Снова вокзал, и снова Швейк вышел на перрон и ввязался в разговор со сторожем, который насыпал ему махорки и, показывая на вагоны, просил его уйти, так как вокруг них уже собиралась толпа, хотя никто не решался подойти поближе.
— Они мне всюду оказывают такую любезность, — засмеялся Швейк, — они боятся, чтобы я от них чего не поймал.
И, ловко прижав пальцем вошь, ползущую по его локтю, он бросил её на сторожа, бравшегося в это время за верёвку звонка; вошь упала сторожу на брюки и сейчас же полезла выше под блузу. Сторож ударил в колокол и сказал Швейку:
— Второй звонок твоему эшелону.
— Ничего, — так же мило проговорил Швейк, — ничего не надо, время терпит.
— Ну, ступай, брат, третий звонок будет, — настойчиво сказал сторож и три раза ударил в колокол.

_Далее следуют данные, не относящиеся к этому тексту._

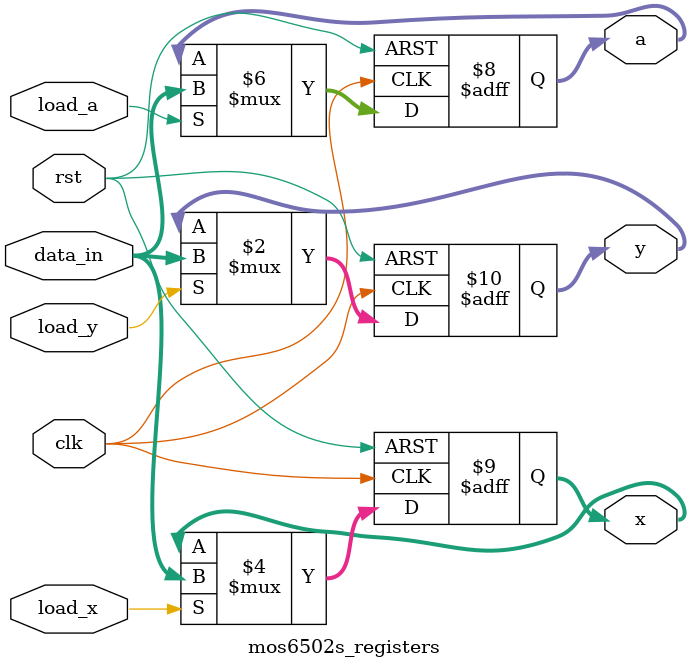
<source format=v>
module mos6502s_registers (
  input        clk,
  input        rst,
  input  [7:0] data_in,
  input        load_a,
  input        load_x,
  input        load_y,
  output reg [7:0] a,
  output reg [7:0] x,
  output reg [7:0] y
);

  always @(posedge clk or posedge rst) begin
    if (rst) begin
      a <= 8'h00;
      x <= 8'h00;
      y <= 8'h00;
    end else begin
      if (load_a) a <= data_in;
      if (load_x) x <= data_in;
      if (load_y) y <= data_in;
    end
  end

endmodule

</source>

На заднем плане, за составами пассажирских вагонов, тронулся поезд. Паровоз, пыхтя, быстро подбавил пару, и поезд сильно увеличил скорость.
Сторож уже отходил от звонка и, завидев Швейка, продолжавшего разговаривать с бабой, которая его спрашивала, есть ли у него жинка, ударил его по спине и сказал:
— Вон смотри-ка, твой эшелон!
— О Боже мой, — завопил Швейк, — они уезжают! Подожди, подожди! Марек, останови, я не уехал!
Он перескочил перегородку и бросился бежать за поездом, отчаянно крича:
— Остановить! Подождать! Я тут один не останусь! Но на третьей колее его схватили железнодорожные служащие и потащили назад.
— Вот дурак, куда ты лезешь, тебя раздавит экспресс!
И действительно, в этот момент мимо вокзала пронёсся как вихрь встречный поезд, а последний вагон поезда Швейка уже скрывался вдали.
Швейка отвели на вокзал и передали жандарму. Тот, почесав за ухом, дико и враждебно посмотрел на Швейка и спросил:
— Бумага есть?
— Есть, — спокойно ответил Швейк, вытаскивая из кармана кусок папиросной бумаги и подавая её жандарму, — И махорка есть. Давай-ка покурим! — И он услужливо подал пачку, со словами: — Ну, бери, бери, не стесняйся!
— Не валяй дурака! — заорал на него жандарм и схватил его за шиворот. — Пойдём, его благородие тебе покажут!
Таким образом, Швейк снова ошибся. Он не знал, что бумагой русские иногда называют документы. А поэтому Швейк, когда жандарм тащил его за шиворот, толкая взад и вперёд, сказал ему холодно и спокойно:
— Что же, разве тебе мало? Я тебе могу добавить. У нас, конечно, такая бумага водится только в уборных. И если бы я знал, я бы привёз её тебе целый ранец.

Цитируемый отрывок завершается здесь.